Depuis son indépendance, le Mali a eu du mal à  intégrer   son vaste territoire – deux fois la taille de la France. Les communautés touareg ont commencé une rébellion dans les   montagnes idurar n Ahaggar en 1962, exigeant l’autonomie et refusant d’honorer les frontières qui divisent leurs terres entre l’Algérie, la Libye, le Niger et le Mali.

Détérioration du terrain

Une détérioration centenaire des terres autour du désert, amplifiée par les sécheresses de 1968, 1974, 1980 et 1985, a dévasté leur mode de vie pastoral, envoyant de nombreux Touareg chercher leur gagne-pain dans les villes du Mali et dans l’armée libyenne. comme sa main-d’œuvre informelle.

Les accords de paix signés entre le Mali et les rebelles touaregs en 1991 et 2006 se sont effondrés en raison de la faiblesse de l’armée malienne (les salaires des soldats ont été maintenus à la baisse sous la pression du FMI) et en raison de l’arrivée dans la zone de divers groupes islamistes expulsés d’Algérie.

Ces islamistes – le Groupe de soutien à l’islam et aux musulmans (JNIM), l’État islamique au Grand Sahara (ISGS) et Al-Qaïda au Maghreb islamique (AQMI) – se sont regroupés et ont pris le contrôle du nord du Mali en 2012-13. Ces groupes – notamment AQMI – étaient devenus partie intégrante des réseaux de contrebande transsaharienne (cocaïne, armes, humains) et recueillaient des revenus grâce à des enlèvements et des rackets de protection.

La menace posée par ces groupes a été utilisée par la France et les États-Unis pour mettre en garnison les pays du Sahel de la Mauritanie au Tchad.

Plan d’intervention 

En mai 2012, les Français ont approuvé un plan d’intervention dans la région, caché derrière la feuille de vigne de la résolution 2085 de l’ONU de décembre 2012.

L’accord du G5 Sahel a placé les pays du Burkina Faso, du Tchad, du Mali, de la Mauritanie et du Niger dans l’agenda sécuritaire de la France et des États-Unis. Les troupes françaises sont entrées dans l’ancienne base coloniale de Tessalit (Mali), tandis que les États-Unis ont construit la plus grande base de drones du monde   à Agadez (Niger). Ils ont construit un mur à travers le Sahel – au sud du Sahara – comme frontière sud effective de l’Europe  , compromettant la souveraineté de ces États africains.

Les manifestations contre la réélection d’Ibrahim Boubacar Këita en mars 2020 se sont intensifiées, les syndicats, les partis politiques et les groupes religieux descendant dans la rue. L’attention des médias s’est concentrée sur le charismatique prédicateur salafiste Mahmoud Dicko ( appelé sensationnellement   le «Khomeini malien»); mais Dicko ne représentait qu’une partie de l’énergie des rues.

Le 5 juin, ces organisations – comme le Mouvement Espoir Mali Koura et le Front pour la sauvegarde de la démocratie , ainsi que l’association Dicko – ont appelé à une manifestation de masse sur la place de l’indépendance de Bamako. Ils ont formé le Mouvement du 5 juin – Rassemblement des forces patriotiques (M5-RFP), qui a continué à faire pression sur IBK pour qu’il démissionne.

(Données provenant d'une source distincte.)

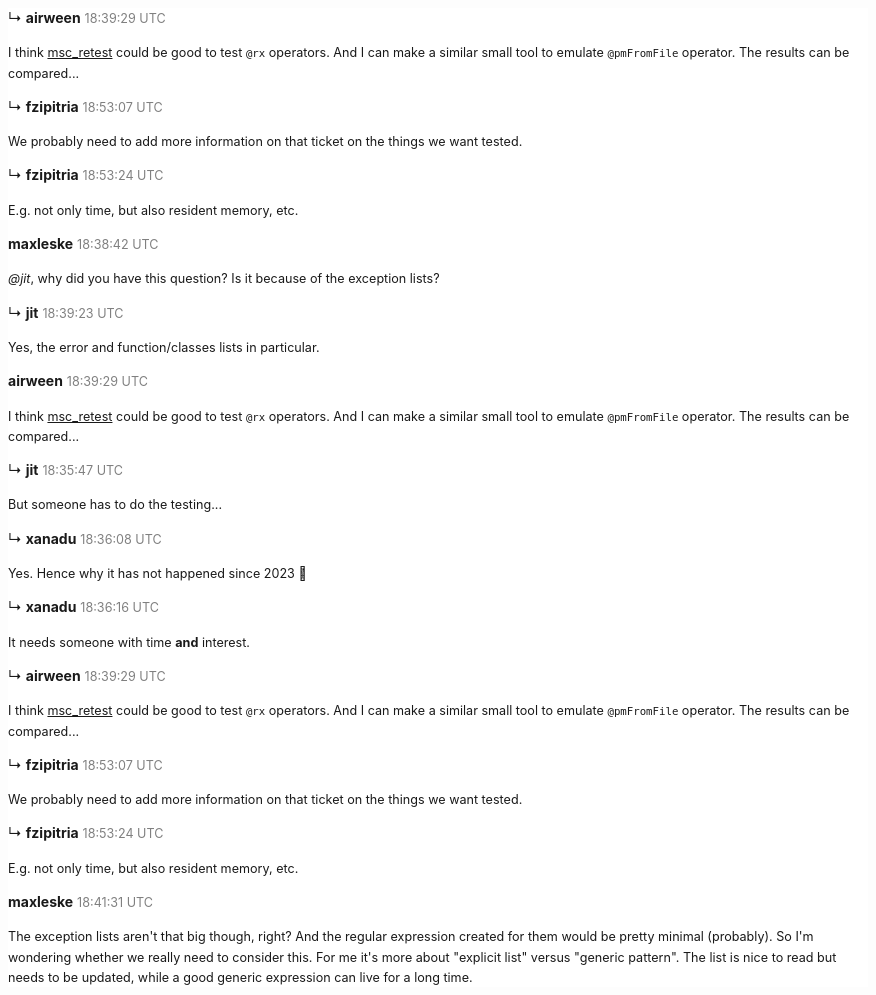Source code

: ↳ **airween** <span style="color: grey; font-size: 90%;">18:39:29 UTC</span>

<span style="font-size: 90%;">I think [msc_retest](https://github.com/digitalwave/msc_retest) could be good to test `@rx` operators. And I can make a similar small tool to emulate `@pmFromFile` operator. The results can be compared...</span>

↳ **fzipitria** <span style="color: grey; font-size: 90%;">18:53:07 UTC</span>

<span style="font-size: 90%;">We probably need to add more information on that ticket on the things we want tested.</span>

↳ **fzipitria** <span style="color: grey; font-size: 90%;">18:53:24 UTC</span>

<span style="font-size: 90%;">E.g. not only time, but also resident memory, etc.</span>

**maxleske** <span style="color: grey; font-size: 90%;">18:38:42 UTC</span>

<span style="font-size: 90%;">_@jit_, why did you have this question? Is it because of the exception lists?</span>

↳ **jit** <span style="color: grey; font-size: 90%;">18:39:23 UTC</span>

<span style="font-size: 90%;">Yes, the error and function/classes lists in particular.</span>

**airween** <span style="color: grey; font-size: 90%;">18:39:29 UTC</span>

<span style="font-size: 90%;">I think [msc_retest](https://github.com/digitalwave/msc_retest) could be good to test `@rx` operators. And I can make a similar small tool to emulate `@pmFromFile` operator. The results can be compared...</span>

↳ **jit** <span style="color: grey; font-size: 90%;">18:35:47 UTC</span>

<span style="font-size: 90%;">But someone has to  do the testing...</span>

↳ **xanadu** <span style="color: grey; font-size: 90%;">18:36:08 UTC</span>

<span style="font-size: 90%;">Yes. Hence why it has not happened since 2023 :slightly_smiling_face:</span>

↳ **xanadu** <span style="color: grey; font-size: 90%;">18:36:16 UTC</span>

<span style="font-size: 90%;">It needs someone with time **and** interest.</span>

↳ **airween** <span style="color: grey; font-size: 90%;">18:39:29 UTC</span>

<span style="font-size: 90%;">I think [msc_retest](https://github.com/digitalwave/msc_retest) could be good to test `@rx` operators. And I can make a similar small tool to emulate `@pmFromFile` operator. The results can be compared...</span>

↳ **fzipitria** <span style="color: grey; font-size: 90%;">18:53:07 UTC</span>

<span style="font-size: 90%;">We probably need to add more information on that ticket on the things we want tested.</span>

↳ **fzipitria** <span style="color: grey; font-size: 90%;">18:53:24 UTC</span>

<span style="font-size: 90%;">E.g. not only time, but also resident memory, etc.</span>

**maxleske** <span style="color: grey; font-size: 90%;">18:41:31 UTC</span>

<span style="font-size: 90%;">The exception lists aren't that big though, right? And the regular expression created for them would be pretty minimal (probably). So I'm wondering whether we really need to consider this.
For me it's more about "explicit list" versus "generic pattern". The list is nice to read but needs to be updated, while a good generic expression can live for a long time.</span>
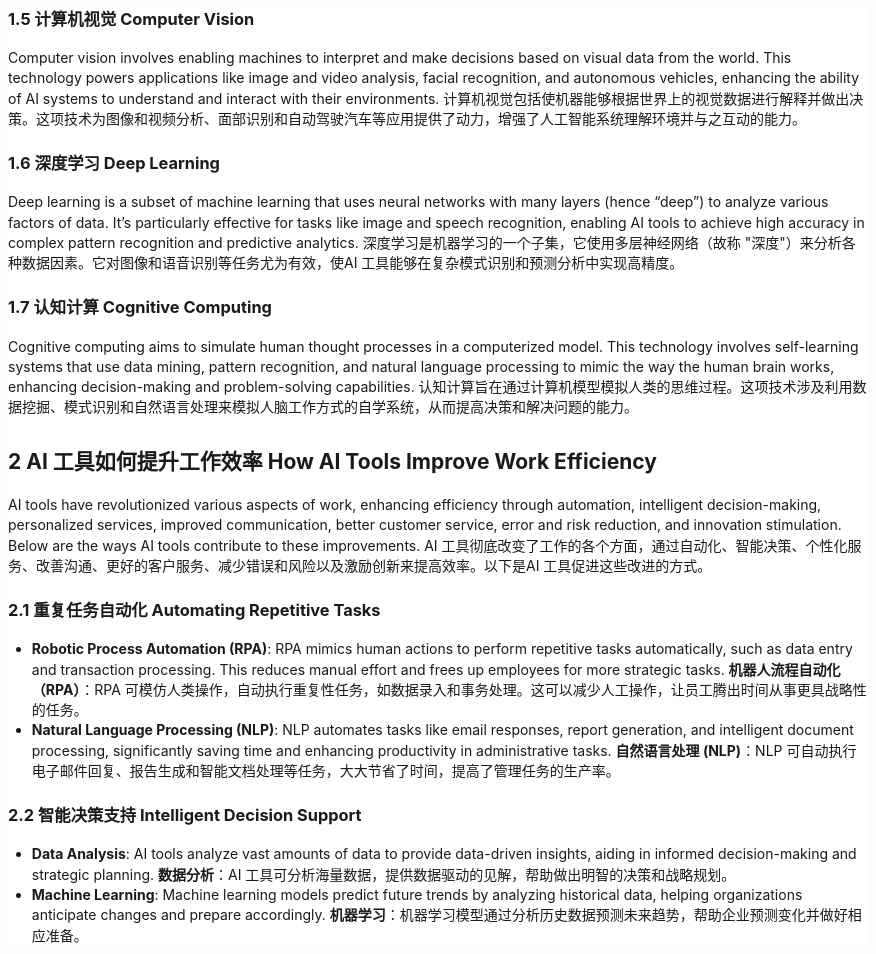 ### 1.5 计算机视觉 Computer Vision

Computer vision involves enabling machines to interpret and make decisions based on visual data from the world. This technology powers applications like image and video analysis, facial recognition, and autonomous vehicles, enhancing the ability of AI systems to understand and interact with their environments.
计算机视觉包括使机器能够根据世界上的视觉数据进行解释并做出决策。这项技术为图像和视频分析、面部识别和自动驾驶汽车等应用提供了动力，增强了人工智能系统理解环境并与之互动的能力。

### 1.6 深度学习 Deep Learning 

Deep learning is a subset of machine learning that uses neural networks with many layers (hence “deep”) to analyze various factors of data. It’s particularly effective for tasks like image and speech recognition, enabling AI tools to achieve high accuracy in complex pattern recognition and predictive analytics.
深度学习是机器学习的一个子集，它使用多层神经网络（故称 "深度"）来分析各种数据因素。它对图像和语音识别等任务尤为有效，使AI 工具能够在复杂模式识别和预测分析中实现高精度。

### 1.7 认知计算 Cognitive Computing 

Cognitive computing aims to simulate human thought processes in a computerized model. This technology involves self-learning systems that use data mining, pattern recognition, and natural language processing to mimic the way the human brain works, enhancing decision-making and problem-solving capabilities.
认知计算旨在通过计算机模型模拟人类的思维过程。这项技术涉及利用数据挖掘、模式识别和自然语言处理来模拟人脑工作方式的自学系统，从而提高决策和解决问题的能力。



## 2 AI 工具如何提升工作效率 How AI Tools Improve Work Efficiency

AI tools have revolutionized various aspects of work, enhancing efficiency through automation, intelligent decision-making, personalized services, improved communication, better customer service, error and risk reduction, and innovation stimulation. Below are the ways AI tools contribute to these improvements.
AI 工具彻底改变了工作的各个方面，通过自动化、智能决策、个性化服务、改善沟通、更好的客户服务、减少错误和风险以及激励创新来提高效率。以下是AI 工具促进这些改进的方式。

### 2.1 重复任务自动化 Automating Repetitive Tasks

- **Robotic Process Automation (RPA)**: RPA mimics human actions to perform repetitive tasks automatically, such as data entry and transaction processing. This reduces manual effort and frees up employees for more strategic tasks.
  **机器人流程自动化（RPA）**：RPA 可模仿人类操作，自动执行重复性任务，如数据录入和事务处理。这可以减少人工操作，让员工腾出时间从事更具战略性的任务。
- **Natural Language Processing (NLP)**: NLP automates tasks like email responses, report generation, and intelligent document processing, significantly saving time and enhancing productivity in administrative tasks.
  **自然语言处理 (NLP)**：NLP 可自动执行电子邮件回复、报告生成和智能文档处理等任务，大大节省了时间，提高了管理任务的生产率。

### 2.2 智能决策支持 Intelligent Decision Support 

- **Data Analysis**: AI tools analyze vast amounts of data to provide data-driven insights, aiding in informed decision-making and strategic planning.
  **数据分析**：AI 工具可分析海量数据，提供数据驱动的见解，帮助做出明智的决策和战略规划。
- **Machine Learning**: Machine learning models predict future trends by analyzing historical data, helping organizations anticipate changes and prepare accordingly.
  **机器学习**：机器学习模型通过分析历史数据预测未来趋势，帮助企业预测变化并做好相应准备。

Les violences d’État (dont 23 tués) n’ont pas arrêté les manifestations, qui appelaient non seulement à la suppression d’IBK, mais aussi à la fin de l’ingérence coloniale et à une transformation totale du système malien. M5-RFP avait prévu un rassemblement le samedi 22 août; le coup d’État militaire a eu lieu le mardi 18 août.

Mais l’énergie des rues ne s’est pas dissipée, et les putschistes le savent.

La France, les États-Unis, les Nations Unies, l’Union africaine et le bloc régional (Communauté économique des États de l’Afrique de l’Ouest ou CEDEAO) ont condamné le coup d’État et appelé – d’une manière ou d’une autre – au retour au statu quo; c’est inacceptable pour le peuple.

L’association politique Faso Kanu a  proposé  une transition politique de trois ans conduite par les nouveaux dirigeants produits par M5-RFP, avec des organes de transition créés en dehors de la structure officielle de l’État pour renforcer la souveraineté appauvrie du pays. «Seule la rue du peuple.». dit-on, «libérera le pays».